**Task to complete**
Please reproduce word for word everything from the line containing "See the attached image. Outline" down to the end of the records, including both ends.

Provided data start

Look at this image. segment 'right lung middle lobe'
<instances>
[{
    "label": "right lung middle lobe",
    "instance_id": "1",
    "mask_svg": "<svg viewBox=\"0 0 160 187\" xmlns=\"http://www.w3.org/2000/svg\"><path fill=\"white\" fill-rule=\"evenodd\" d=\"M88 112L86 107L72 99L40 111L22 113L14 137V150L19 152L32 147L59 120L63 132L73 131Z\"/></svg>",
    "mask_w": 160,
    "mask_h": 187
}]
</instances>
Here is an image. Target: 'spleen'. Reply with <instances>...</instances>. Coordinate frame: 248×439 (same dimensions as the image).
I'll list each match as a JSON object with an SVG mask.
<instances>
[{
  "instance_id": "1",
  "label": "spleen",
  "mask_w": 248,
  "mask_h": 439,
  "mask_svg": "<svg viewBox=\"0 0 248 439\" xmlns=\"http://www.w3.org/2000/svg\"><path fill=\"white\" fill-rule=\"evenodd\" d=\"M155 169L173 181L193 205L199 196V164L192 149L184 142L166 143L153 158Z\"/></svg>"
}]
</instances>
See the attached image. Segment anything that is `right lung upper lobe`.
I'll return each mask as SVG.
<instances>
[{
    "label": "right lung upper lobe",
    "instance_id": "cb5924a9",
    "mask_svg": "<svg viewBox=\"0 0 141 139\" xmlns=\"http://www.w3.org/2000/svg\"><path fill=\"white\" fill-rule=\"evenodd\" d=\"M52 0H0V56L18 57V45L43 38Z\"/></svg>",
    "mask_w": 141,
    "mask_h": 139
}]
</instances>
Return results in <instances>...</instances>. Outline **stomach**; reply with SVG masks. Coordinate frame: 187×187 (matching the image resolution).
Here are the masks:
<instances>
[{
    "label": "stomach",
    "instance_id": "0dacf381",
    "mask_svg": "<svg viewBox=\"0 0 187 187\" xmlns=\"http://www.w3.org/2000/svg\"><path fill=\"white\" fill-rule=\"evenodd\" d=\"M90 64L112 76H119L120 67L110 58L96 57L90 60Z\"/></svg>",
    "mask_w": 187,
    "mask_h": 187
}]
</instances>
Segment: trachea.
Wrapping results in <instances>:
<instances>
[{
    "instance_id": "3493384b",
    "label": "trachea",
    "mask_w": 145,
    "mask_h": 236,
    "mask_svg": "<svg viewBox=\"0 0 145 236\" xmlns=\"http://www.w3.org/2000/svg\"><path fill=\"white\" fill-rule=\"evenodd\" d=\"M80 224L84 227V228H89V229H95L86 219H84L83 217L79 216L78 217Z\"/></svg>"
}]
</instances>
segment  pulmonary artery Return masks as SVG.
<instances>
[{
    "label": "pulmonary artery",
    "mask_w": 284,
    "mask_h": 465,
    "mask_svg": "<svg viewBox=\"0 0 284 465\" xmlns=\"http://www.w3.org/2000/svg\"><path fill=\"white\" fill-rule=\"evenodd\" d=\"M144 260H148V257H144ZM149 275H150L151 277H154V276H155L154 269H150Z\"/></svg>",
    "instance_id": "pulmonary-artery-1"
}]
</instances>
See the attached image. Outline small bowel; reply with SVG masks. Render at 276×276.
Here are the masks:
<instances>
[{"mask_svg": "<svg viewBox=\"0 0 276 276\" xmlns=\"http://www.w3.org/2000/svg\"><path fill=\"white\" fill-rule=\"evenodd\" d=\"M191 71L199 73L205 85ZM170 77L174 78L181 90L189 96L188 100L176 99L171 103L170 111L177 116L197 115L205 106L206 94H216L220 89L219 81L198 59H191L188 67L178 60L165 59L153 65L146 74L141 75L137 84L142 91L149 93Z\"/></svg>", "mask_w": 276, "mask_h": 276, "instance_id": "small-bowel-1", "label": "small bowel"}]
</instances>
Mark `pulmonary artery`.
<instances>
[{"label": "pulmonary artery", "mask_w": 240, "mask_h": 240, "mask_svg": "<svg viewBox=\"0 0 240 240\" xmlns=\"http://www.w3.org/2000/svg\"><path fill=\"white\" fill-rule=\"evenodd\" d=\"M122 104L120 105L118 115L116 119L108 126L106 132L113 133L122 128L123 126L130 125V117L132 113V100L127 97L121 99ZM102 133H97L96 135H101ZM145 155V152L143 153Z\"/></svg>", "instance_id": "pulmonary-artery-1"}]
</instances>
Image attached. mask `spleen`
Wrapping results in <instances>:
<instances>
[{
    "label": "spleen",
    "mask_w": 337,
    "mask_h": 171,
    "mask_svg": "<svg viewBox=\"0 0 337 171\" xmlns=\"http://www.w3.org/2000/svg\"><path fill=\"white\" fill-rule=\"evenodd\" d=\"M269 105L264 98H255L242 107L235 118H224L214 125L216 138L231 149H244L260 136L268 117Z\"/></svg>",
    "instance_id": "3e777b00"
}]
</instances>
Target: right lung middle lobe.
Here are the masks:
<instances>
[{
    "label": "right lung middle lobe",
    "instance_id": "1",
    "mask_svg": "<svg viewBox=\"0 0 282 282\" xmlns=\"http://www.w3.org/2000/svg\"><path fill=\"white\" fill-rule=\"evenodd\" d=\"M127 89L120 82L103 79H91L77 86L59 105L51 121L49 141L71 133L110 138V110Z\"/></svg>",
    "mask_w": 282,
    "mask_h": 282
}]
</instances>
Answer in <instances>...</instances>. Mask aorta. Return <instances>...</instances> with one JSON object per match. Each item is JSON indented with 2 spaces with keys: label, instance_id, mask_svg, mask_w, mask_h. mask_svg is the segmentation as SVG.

Provided data end

**Written answer**
See the attached image. Outline small bowel; reply with SVG masks. Render at 276×276.
Here are the masks:
<instances>
[{"mask_svg": "<svg viewBox=\"0 0 276 276\" xmlns=\"http://www.w3.org/2000/svg\"><path fill=\"white\" fill-rule=\"evenodd\" d=\"M191 71L199 73L205 85ZM170 77L174 78L181 90L189 96L188 100L176 99L171 103L170 111L177 116L197 115L205 106L206 94H216L220 89L219 81L198 59H191L188 67L178 60L165 59L153 65L146 74L141 75L137 84L142 91L149 93Z\"/></svg>", "mask_w": 276, "mask_h": 276, "instance_id": "small-bowel-1", "label": "small bowel"}]
</instances>
Mark `pulmonary artery`.
<instances>
[{"label": "pulmonary artery", "mask_w": 240, "mask_h": 240, "mask_svg": "<svg viewBox=\"0 0 240 240\" xmlns=\"http://www.w3.org/2000/svg\"><path fill=\"white\" fill-rule=\"evenodd\" d=\"M122 104L120 105L118 115L116 119L108 126L106 132L113 133L122 128L123 126L130 125V117L132 113V100L127 97L121 99ZM102 133H97L96 135H101ZM145 155V152L143 153Z\"/></svg>", "instance_id": "pulmonary-artery-1"}]
</instances>
Image attached. mask `spleen`
Wrapping results in <instances>:
<instances>
[{
    "label": "spleen",
    "mask_w": 337,
    "mask_h": 171,
    "mask_svg": "<svg viewBox=\"0 0 337 171\" xmlns=\"http://www.w3.org/2000/svg\"><path fill=\"white\" fill-rule=\"evenodd\" d=\"M269 105L264 98H255L242 107L235 118H224L214 125L216 138L231 149H244L260 136L268 117Z\"/></svg>",
    "instance_id": "3e777b00"
}]
</instances>
Target: right lung middle lobe.
Here are the masks:
<instances>
[{
    "label": "right lung middle lobe",
    "instance_id": "1",
    "mask_svg": "<svg viewBox=\"0 0 282 282\" xmlns=\"http://www.w3.org/2000/svg\"><path fill=\"white\" fill-rule=\"evenodd\" d=\"M127 89L120 82L103 79H91L77 86L59 105L51 121L49 141L71 133L110 138V110Z\"/></svg>",
    "mask_w": 282,
    "mask_h": 282
}]
</instances>
Answer in <instances>...</instances>. Mask aorta. Return <instances>...</instances> with one JSON object per match. Each item is JSON indented with 2 spaces with keys: label, instance_id, mask_svg, mask_w, mask_h. mask_svg is the segmentation as SVG.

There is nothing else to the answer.